Interpretable image-based machine learning models in healthcare
Neural networks can be great at solving problems, but they sometimes give wrong answers. Would you trust an algorithm that got life-saving information right 80% of the time?
Summer of Research
Project by Harper Shen, University of Auckland, supervised by Quentin Thurier (Orion Health) and Dr Yun Sing Koh (University of Auckland).Neural networks can be great at solving problems, but they sometimes give wrong answers. Would you trust an algorithm that got life-saving information right 80% of the time? It is easier to trust when you can see how it made its prediction.
Neural networks have been used successfully to analyse medical images with higher accuracy than humans, particularly radiology images such as x-rays. However, these algorithms can be easily fooled by random patterns, and sometimes make mistakes that would be obvious to a human. [1]
Harper Shen developed a neural network that identifies skin cancer from photos and creates easily-interpretable images to show how it came to its conclusion. A doctor or even an untrained person can look at these images and see if the algorithm analysed the wrong part of the image.
The algorithm is a convolutional neural network, a deep neural network with multiple layers for image analysis. It is trained with the ISIC 2018 dataset of skin images, and it identifies different types of cancerous and non-cancerous skin lesions.
Training a neural network for medical images is difficult. Modern neural networks are designed to identify distinct objects such as bicycles, tables, and people. Different types of skin lesion have similar attributes to analyse, such as dots and streaks. Some images contain two lesion types.
Harper’s neural network uses two types of image interpretation: Class activation maps and saliency maps. Each has a different method of detecting changes in colour across an image. Class activation maps are more widely used to interpret medical images, and they are used to improve accuracy in Harper’s algorithm.
The neural network produces two heat maps, one for each of the algorithm’s interpretation methods. These look like the original image, but with hot spots to show which parts of the image the algorithm analysed to come to its conclusion.
If the hot spot is directly over the skin lesion, the user can be reasonably confident of the result. If the hot spot is over another part of the image, such as a birthmark, scar, body hair, or shadow, the user will know the analysis is inaccurate.
The algorithm may offer two different predictions of a lesion’s type, with hotspots to guide the user as to which result is more likely correct. It is more useful than standalone neural network with no heat maps, where the user must guess which of the analysis methods to trust based on probability.
Harper added a second stage to the algorithm to improve accuracy using information from the heat maps. The two-stage algorithm was 83.6% accurate in testing, and the heat maps demonstrate a way for users to easily see how it came to its predictions.

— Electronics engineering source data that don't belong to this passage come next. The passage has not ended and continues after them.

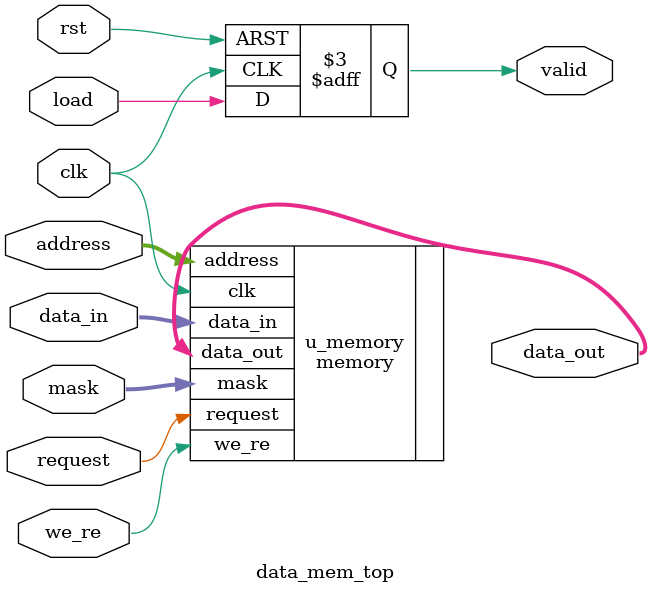
<source format=v>
module data_mem_top #(
    parameter INIT_MEM = 0
)(
    input wire clk,
    input wire rst,
    input wire we_re,
    input wire request,
    input wire load,
    input wire [3:0]  mask,
    input wire [7:0]  address,
    input wire [31:0] data_in,

    output reg valid,
    output wire [31:0] data_out
    );

    always @(posedge clk or negedge rst ) begin
        if(!rst)begin
            valid <= 0;
        end
        else begin
            valid <= load;
        end
    end

    memory #(
      .INIT_MEM(INIT_MEM)
    )u_memory(
        .clk(clk),
        .we_re(we_re),
        .request(request),
        .mask(mask),
        .address(address),
        .data_in(data_in),
        .data_out(data_out)
    );
endmodule
</source>
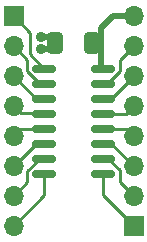
<source format=gtl>
G04 #@! TF.GenerationSoftware,KiCad,Pcbnew,(6.0.9)*
G04 #@! TF.CreationDate,2023-05-28T18:50:32+02:00*
G04 #@! TF.ProjectId,SOIC-SSOP-DIP adapter,534f4943-2d53-4534-9f50-2d4449502061,rev?*
G04 #@! TF.SameCoordinates,Original*
G04 #@! TF.FileFunction,Copper,L1,Top*
G04 #@! TF.FilePolarity,Positive*
%FSLAX46Y46*%
G04 Gerber Fmt 4.6, Leading zero omitted, Abs format (unit mm)*
G04 Created by KiCad (PCBNEW (6.0.9)) date 2023-05-28 18:50:32*
%MOMM*%
%LPD*%
G01*
G04 APERTURE LIST*
G04 Aperture macros list*
%AMRoundRect*
0 Rectangle with rounded corners*
0 $1 Rounding radius*
0 $2 $3 $4 $5 $6 $7 $8 $9 X,Y pos of 4 corners*
0 Add a 4 corners polygon primitive as box body*
4,1,4,$2,$3,$4,$5,$6,$7,$8,$9,$2,$3,0*
0 Add four circle primitives for the rounded corners*
1,1,$1+$1,$2,$3*
1,1,$1+$1,$4,$5*
1,1,$1+$1,$6,$7*
1,1,$1+$1,$8,$9*
0 Add four rect primitives between the rounded corners*
20,1,$1+$1,$2,$3,$4,$5,0*
20,1,$1+$1,$4,$5,$6,$7,0*
20,1,$1+$1,$6,$7,$8,$9,0*
20,1,$1+$1,$8,$9,$2,$3,0*%
G04 Aperture macros list end*
G04 #@! TA.AperFunction,ComponentPad*
%ADD10R,1.700000X1.700000*%
G04 #@! TD*
G04 #@! TA.AperFunction,ComponentPad*
%ADD11O,1.700000X1.700000*%
G04 #@! TD*
G04 #@! TA.AperFunction,SMDPad,CuDef*
%ADD12RoundRect,0.150000X-0.825000X-0.150000X0.825000X-0.150000X0.825000X0.150000X-0.825000X0.150000X0*%
G04 #@! TD*
G04 #@! TA.AperFunction,SMDPad,CuDef*
%ADD13RoundRect,0.250000X-0.412500X-0.650000X0.412500X-0.650000X0.412500X0.650000X-0.412500X0.650000X0*%
G04 #@! TD*
G04 #@! TA.AperFunction,ViaPad*
%ADD14C,0.900000*%
G04 #@! TD*
G04 #@! TA.AperFunction,Conductor*
%ADD15C,0.500000*%
G04 #@! TD*
G04 #@! TA.AperFunction,Conductor*
%ADD16C,0.250000*%
G04 #@! TD*
G04 APERTURE END LIST*
D10*
X88900000Y-81280000D03*
D11*
X88900000Y-83820000D03*
X88900000Y-86360000D03*
X88900000Y-88900000D03*
X88900000Y-91440000D03*
X88900000Y-93980000D03*
X88900000Y-96520000D03*
X88900000Y-99060000D03*
D12*
X91505000Y-85710000D03*
X91505000Y-86980000D03*
X91505000Y-88250000D03*
X91505000Y-89520000D03*
X91505000Y-90790000D03*
X91505000Y-92060000D03*
X91505000Y-93330000D03*
X91505000Y-94600000D03*
X96455000Y-94600000D03*
X96455000Y-93330000D03*
X96455000Y-92060000D03*
X96455000Y-90790000D03*
X96455000Y-89520000D03*
X96455000Y-88250000D03*
X96455000Y-86980000D03*
X96455000Y-85710000D03*
D10*
X99060000Y-99045000D03*
D11*
X99060000Y-96505000D03*
X99060000Y-93965000D03*
X99060000Y-91425000D03*
X99060000Y-88885000D03*
X99060000Y-86345000D03*
X99060000Y-83805000D03*
X99060000Y-81265000D03*
D13*
X92417500Y-83566000D03*
X95542500Y-83566000D03*
D14*
X91186000Y-83058000D03*
X91186000Y-84074000D03*
D15*
X91909500Y-84074000D02*
X92417500Y-83566000D01*
X91909500Y-83058000D02*
X92417500Y-83566000D01*
X91186000Y-84074000D02*
X91909500Y-84074000D01*
D16*
X90297000Y-84502000D02*
X90297000Y-82677000D01*
X91505000Y-85710000D02*
X90297000Y-84502000D01*
X90297000Y-82677000D02*
X88900000Y-81280000D01*
D15*
X91186000Y-83058000D02*
X91909500Y-83058000D01*
D16*
X99060000Y-91425000D02*
X98425000Y-90790000D01*
X91505000Y-86980000D02*
X91128249Y-86980000D01*
X89509600Y-89509600D02*
X88900000Y-88900000D01*
X96455000Y-92060000D02*
X97155000Y-92060000D01*
X98425000Y-89520000D02*
X96455000Y-89520000D01*
D15*
X96266000Y-85521000D02*
X96266000Y-82296000D01*
D16*
X91505000Y-94600000D02*
X91505000Y-96455000D01*
X90075000Y-94383249D02*
X90075000Y-95345000D01*
X96455000Y-94600000D02*
X96455000Y-96440000D01*
X97885000Y-94329000D02*
X97885000Y-95330000D01*
X97885000Y-95330000D02*
X99060000Y-96505000D01*
X97917000Y-84948000D02*
X99060000Y-83805000D01*
X96886000Y-93330000D02*
X97885000Y-94329000D01*
X90075000Y-85926751D02*
X90075000Y-84995000D01*
X97155000Y-92060000D02*
X99060000Y-93965000D01*
X96455000Y-86980000D02*
X96831751Y-86980000D01*
X96455000Y-93330000D02*
X96886000Y-93330000D01*
D15*
X96266000Y-82296000D02*
X97297000Y-81265000D01*
D16*
X90075000Y-95345000D02*
X88900000Y-96520000D01*
X91505000Y-96455000D02*
X88900000Y-99060000D01*
D15*
X97297000Y-81265000D02*
X99060000Y-81265000D01*
D16*
X97917000Y-85894751D02*
X97917000Y-84948000D01*
X96455000Y-88250000D02*
X97155000Y-88250000D01*
X91128249Y-86980000D02*
X90075000Y-85926751D01*
X90820000Y-92060000D02*
X88900000Y-93980000D01*
X96831751Y-86980000D02*
X97917000Y-85894751D01*
X91505000Y-93330000D02*
X91128249Y-93330000D01*
X90075000Y-84995000D02*
X88900000Y-83820000D01*
X91505000Y-92060000D02*
X90820000Y-92060000D01*
X91505000Y-88250000D02*
X90790000Y-88250000D01*
X96455000Y-96440000D02*
X99060000Y-99045000D01*
D15*
X96455000Y-85710000D02*
X96266000Y-85521000D01*
D16*
X91494600Y-89509600D02*
X89509600Y-89509600D01*
X98425000Y-90790000D02*
X96455000Y-90790000D01*
X91505000Y-89520000D02*
X91494600Y-89509600D01*
X91128249Y-93330000D02*
X90075000Y-94383249D01*
X88900000Y-91440000D02*
X89550000Y-90790000D01*
X90790000Y-88250000D02*
X88900000Y-86360000D01*
X97155000Y-88250000D02*
X99060000Y-86345000D01*
X99060000Y-88885000D02*
X98425000Y-89520000D01*
X89550000Y-90790000D02*
X91505000Y-90790000D01*
M02*

</source>
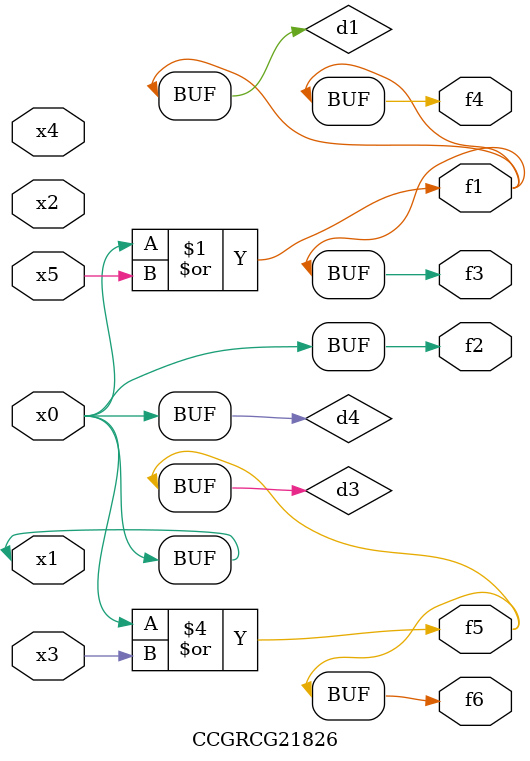
<source format=v>
module CCGRCG21826(
	input x0, x1, x2, x3, x4, x5,
	output f1, f2, f3, f4, f5, f6
);

	wire d1, d2, d3, d4;

	or (d1, x0, x5);
	xnor (d2, x1, x4);
	or (d3, x0, x3);
	buf (d4, x0, x1);
	assign f1 = d1;
	assign f2 = d4;
	assign f3 = d1;
	assign f4 = d1;
	assign f5 = d3;
	assign f6 = d3;
endmodule

</source>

Harper Shen is one of 10 students who took part in the Summer of Research programme funded by Precision Driven Health. The research is at an early “proof of concept” stage. The projects offer fresh insights into what healthcare will look like when precision medicine is widely used.
- Anh Nguyen, Jason Yosinski, and Jeff Clune. Deep neural networks are easily fooled: High confidence predictions for unrecognizable images. In Proceedings of the IEEE Conference on Computer Vision and Pattern Recognition, pages 427–436, 2015.